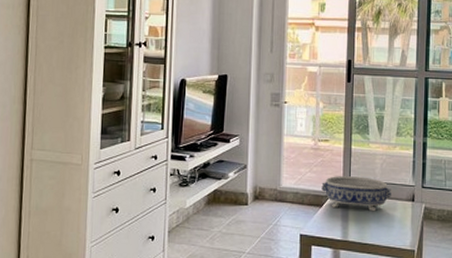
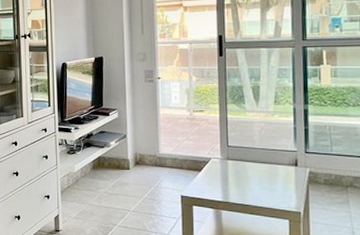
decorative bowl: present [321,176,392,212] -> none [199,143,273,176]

==

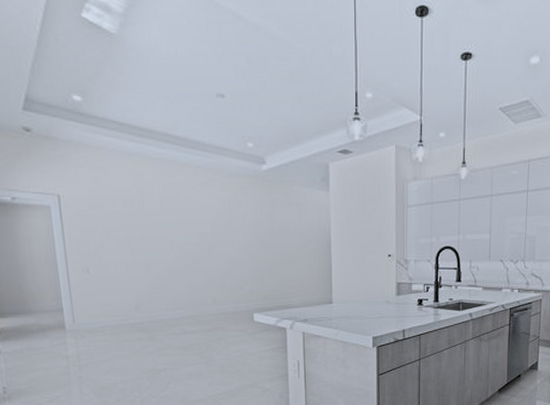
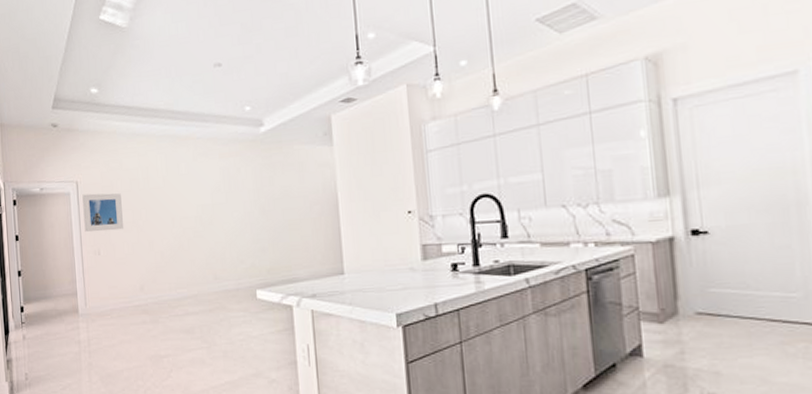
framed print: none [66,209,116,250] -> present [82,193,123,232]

...

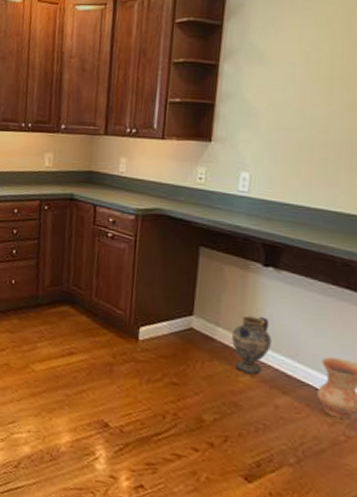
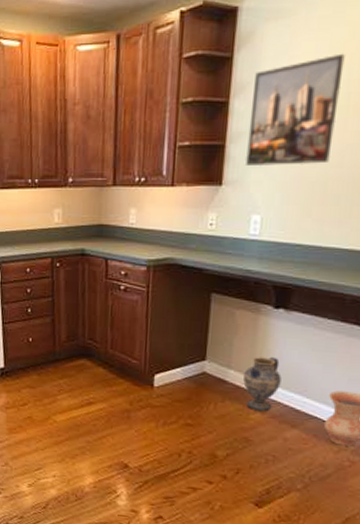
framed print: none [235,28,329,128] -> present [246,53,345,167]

**What you need to do**
Could you report every line of the material that contains the string "framed"?

**Written reply**
framed print: none [66,209,116,250] -> present [82,193,123,232]
framed print: none [235,28,329,128] -> present [246,53,345,167]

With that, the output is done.